:: STUDY MATERIAL ::
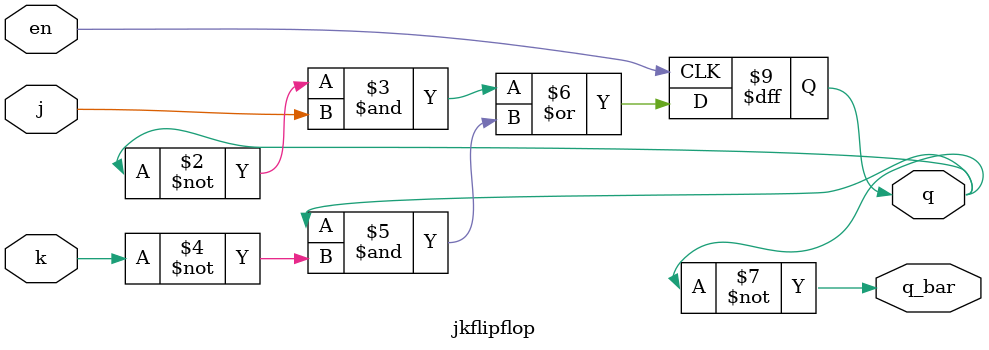
<source format=v>
`timescale 1ns / 1ps



module jkflipflop(input j,k,en,output reg  q,output q_bar);
initial q=0;
always@(negedge en)
 q=((~q) &  j) |(q & (~k));
assign  q_bar=(~q);
endmodule
</source>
:::
■ **WHAT NEEDS TO BE DONE**
Return an exact transcription of the material, with its pictures left out.

■ **SOLUTION**
<source format=v>
`timescale 1ns / 1ps



module jkflipflop(input j,k,en,output reg  q,output q_bar);
initial q=0;
always@(negedge en)
 q=((~q) &  j) |(q & (~k));
assign  q_bar=(~q);
endmodule
</source>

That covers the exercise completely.